America’s Alcohol Crisis: Damaging Our Bodies and Minds


DENVER, Colo. (Ivanhoe Newswire) — Americans are smack dab in the middle of an alcohol crisis. Twelve percent of deaths between the ages of 20 and 64 are caused by alcohol abuse. According to the National Institute on Alcohol Abuse and Alcoholism, it’s the fourth leading preventable cause of death. Approximately 97 thousand men and 43 thousand women lose their lives due to drinking too much every year. The CDC reports that 25 percent of US adults binge drink every weekend. The NIH recommends men drink no more than 2 drinks a day. Women should just drink one. But did you know that alcohol doesn’t just affect your body, but can impact your brain?

Not only can drinking kill – drinking too much can cause a form of permanent brain damage called Wernicke-Korsakoff Syndrome or Wet Brain.

Joseph Schacht, PhD, Psychologist at University of Colorado School of Medicine says “Wet Brain or WKS would not typically manifest until we saw someone drinking perhaps, at least, six or seven drinks a day on average.”

University of Colorado Psychologist Joseph Schacht says there are two parts to WKS. First, Encephalopathy — it causes people to seem drunk even when they’re sober.

“Wernicke Syndrome is characterized in particular by motor difficulties. So, difficulty walking, falling over or losing one’s balance, as well as some mental confusion.” Explains Schacht, PhD.

The second stage, Psychosis – causing hallucinations and delusions.

Schacht, PhD says, “They can also be confused for symptoms of other dementias.”

These symptoms are caused by a lack of vitamin B1.

“The symptoms of Wernicke Syndrome can be identified and treated. That can be very simple with simply thiamine or vitamin B1 supplementation. But if that is not treated, it will progress to of course psychosis, which is not treatable.” Says Schacht, PhD.

The damage can be reversed if caught early. But the only way to prevent it is to minimize or quit drinking.

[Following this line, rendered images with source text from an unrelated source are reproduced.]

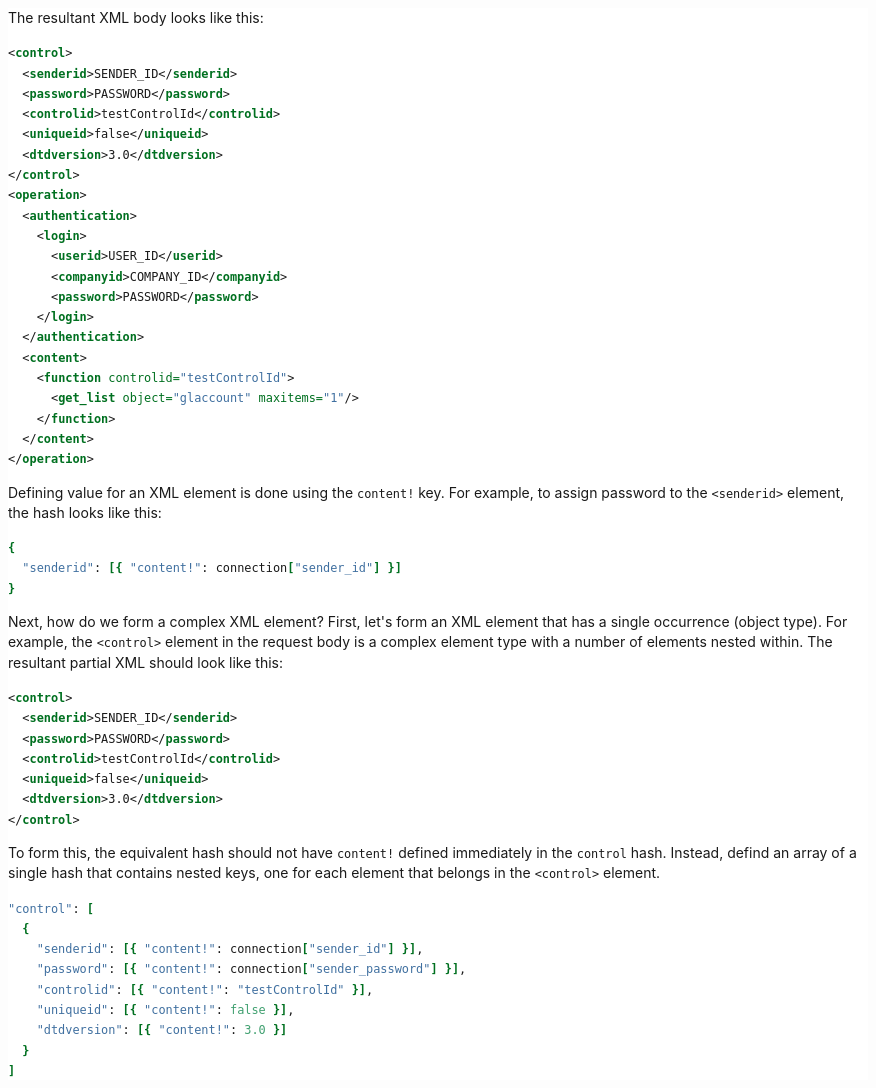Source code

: The resultant XML body looks like this:
```xml
<control>
  <senderid>SENDER_ID</senderid>
  <password>PASSWORD</password>
  <controlid>testControlId</controlid>
  <uniqueid>false</uniqueid>
  <dtdversion>3.0</dtdversion>
</control>
<operation>
  <authentication>
    <login>
      <userid>USER_ID</userid>
      <companyid>COMPANY_ID</companyid>
      <password>PASSWORD</password>
    </login>
  </authentication>
  <content>
    <function controlid="testControlId">
      <get_list object="glaccount" maxitems="1"/>
    </function>
  </content>
</operation>
```

Defining value for an XML element is done using the `content!` key. For example, to assign password to the `<senderid>` element, the hash looks like this:

```ruby
{
  "senderid": [{ "content!": connection["sender_id"] }]
}
```

Next, how do we form a complex XML element? First, let's form an XML element that has a single occurrence (object type). For example, the `<control>` element in the request body is a complex element type with a number of elements nested within. The resultant partial XML should look like this:

```xml
<control>
  <senderid>SENDER_ID</senderid>
  <password>PASSWORD</password>
  <controlid>testControlId</controlid>
  <uniqueid>false</uniqueid>
  <dtdversion>3.0</dtdversion>
</control>
```

To form this, the equivalent hash should not have `content!` defined immediately in the `control` hash. Instead, defind an array of a single hash that contains nested keys, one for each element that belongs in the `<control>` element.

```ruby
"control": [
  {
    "senderid": [{ "content!": connection["sender_id"] }],
    "password": [{ "content!": connection["sender_password"] }],
    "controlid": [{ "content!": "testControlId" }],
    "uniqueid": [{ "content!": false }],
    "dtdversion": [{ "content!": 3.0 }]
  }
]
```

Up to 80 percent of people with severe alcohol use disorder become vitamin B1 or thiamine deficient. Men die from alcohol illnesses at a much higher rate than women, but the gap is closing as women drink more. Women don’t process alcohol as well as men because their bodies have less water to dilute it.

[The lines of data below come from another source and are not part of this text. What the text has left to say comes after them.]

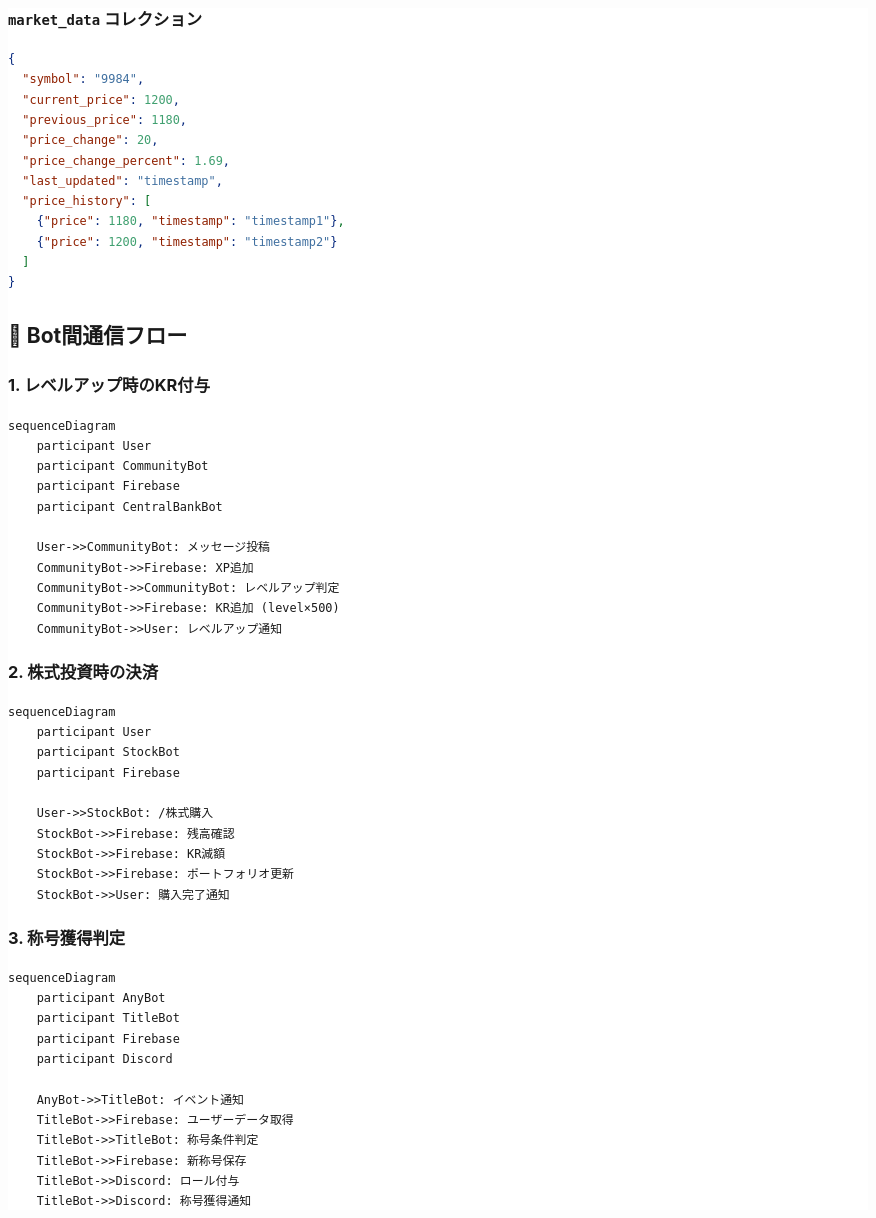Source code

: ### `market_data` コレクション
```json
{
  "symbol": "9984",
  "current_price": 1200,
  "previous_price": 1180,
  "price_change": 20,
  "price_change_percent": 1.69,
  "last_updated": "timestamp",
  "price_history": [
    {"price": 1180, "timestamp": "timestamp1"},
    {"price": 1200, "timestamp": "timestamp2"}
  ]
}
```

## 🔄 Bot間通信フロー

### 1. レベルアップ時のKR付与
```mermaid
sequenceDiagram
    participant User
    participant CommunityBot
    participant Firebase
    participant CentralBankBot
    
    User->>CommunityBot: メッセージ投稿
    CommunityBot->>Firebase: XP追加
    CommunityBot->>CommunityBot: レベルアップ判定
    CommunityBot->>Firebase: KR追加 (level×500)
    CommunityBot->>User: レベルアップ通知
```

### 2. 株式投資時の決済
```mermaid
sequenceDiagram
    participant User
    participant StockBot
    participant Firebase
    
    User->>StockBot: /株式購入
    StockBot->>Firebase: 残高確認
    StockBot->>Firebase: KR減額
    StockBot->>Firebase: ポートフォリオ更新
    StockBot->>User: 購入完了通知
```

### 3. 称号獲得判定
```mermaid
sequenceDiagram
    participant AnyBot
    participant TitleBot
    participant Firebase
    participant Discord
    
    AnyBot->>TitleBot: イベント通知
    TitleBot->>Firebase: ユーザーデータ取得
    TitleBot->>TitleBot: 称号条件判定
    TitleBot->>Firebase: 新称号保存
    TitleBot->>Discord: ロール付与
    TitleBot->>Discord: 称号獲得通知
```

Contributors to this news report include: Marsha Lewis, Producer; Roque Correa, Editor and Matt Goldschmidt, Videographer.


REPORT #3130

BACKGROUND: The alcohol crisis in America is a persistent and devastating issue that has claimed the lives of many individuals across the country. This crisis is multifaceted, encompassing not only the immediate health risks associated with excessive alcohol consumption but also the broader social and economic consequences that stem from widespread alcohol abuse. Each year in America, over 140,000 thousand people die from an alcohol related death. It is the fourth leading preventable cause of death in the country. Nearly 30 million people living in the United States suffer from an alcohol use disorder and over 10 percent of children live with an adult suffering from a disorder. While alcoholic disorders affect the body negatively physically, they can also negatively impact the brain.


THE STUDY: According to psychologists from the University of Colorado School of Medicine, alcoholism and alcohol related illnesses can cause permanent brain damage called Wernicke Korsakoff Syndrome, also known as wet brain. Experts report that there are two factors of Wernicke Korsakoff Syndrome. The first factor causes patients to appear drunk even when they are sober. Things such as trouble walking, standing upright, falling over, and mental confusion commonly occur. The second factor is one of patients entering psychosis and delusions. These are caused by a lack of the vitamin B1. The symptoms of Wernicke Korsakoff Syndrome are very treatable if caught early and treated with Vitamin B supplements. However, if left untreated and uncaught, patients will enter states of psychosis. The only existing way to prevent the condition is sobriety.


NEW REGULATIONS: New treatment options for Wernicke Korsakoff Syndrome involve the use of thiamine and offering proper nutrition and hydrations for individuals suffering from the illness. It is highly important that patients begin thiamine replacements before starting nutrition replenishing. Oral thiamine should be given in 50 to 100 milligram doses per day to prevent more neurosecretion in case a patient continues to drink or is sensitive to thiamine deficiency for any other reason. Thiamine is often prescribed orally for brief periods of time due to the lack of thiamine production that occurs in the body as result of alcohol consumption.